[Source data]
________________
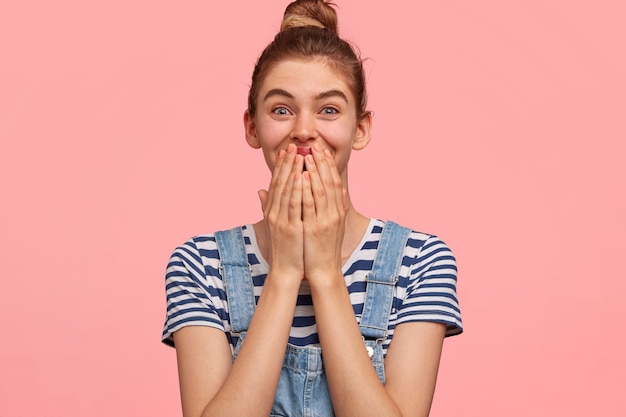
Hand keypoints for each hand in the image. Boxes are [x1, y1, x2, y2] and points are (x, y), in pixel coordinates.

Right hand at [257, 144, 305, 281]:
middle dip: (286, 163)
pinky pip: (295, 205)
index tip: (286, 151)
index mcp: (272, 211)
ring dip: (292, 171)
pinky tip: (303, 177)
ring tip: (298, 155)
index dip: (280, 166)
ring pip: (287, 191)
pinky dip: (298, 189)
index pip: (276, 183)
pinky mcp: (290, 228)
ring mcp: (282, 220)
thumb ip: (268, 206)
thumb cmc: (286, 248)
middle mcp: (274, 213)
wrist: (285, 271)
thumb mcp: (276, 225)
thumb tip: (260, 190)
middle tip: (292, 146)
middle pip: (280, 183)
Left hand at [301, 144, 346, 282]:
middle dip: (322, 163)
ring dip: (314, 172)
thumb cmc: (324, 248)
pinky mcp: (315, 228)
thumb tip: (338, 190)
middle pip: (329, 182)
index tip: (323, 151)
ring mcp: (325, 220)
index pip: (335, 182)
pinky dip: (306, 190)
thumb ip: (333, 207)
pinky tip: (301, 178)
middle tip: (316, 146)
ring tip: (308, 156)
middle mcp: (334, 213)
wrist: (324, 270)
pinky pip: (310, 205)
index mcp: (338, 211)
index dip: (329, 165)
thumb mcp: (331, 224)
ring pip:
________________
Print the line containing "middle pip: (329, 182)" and every line after it to the end of the records above, exactly as written, and nothing else.

middle pip: (329, 182)
index tip: (323, 151)
ring mcp: (325, 220)
index pip: (335, 182)
pinky dip: (306, 190)
thumb ip: (333, 207)
pinky tip: (301, 178)
middle tip: (316, 146)
ring tip: (308, 156)
middle mcp: (334, 213)
wrist: (324, 270)
pinky pip: (310, 205)
index mcp: (338, 211)
index dip: (329, 165)
thumb mcp: (331, 224)
ring pip:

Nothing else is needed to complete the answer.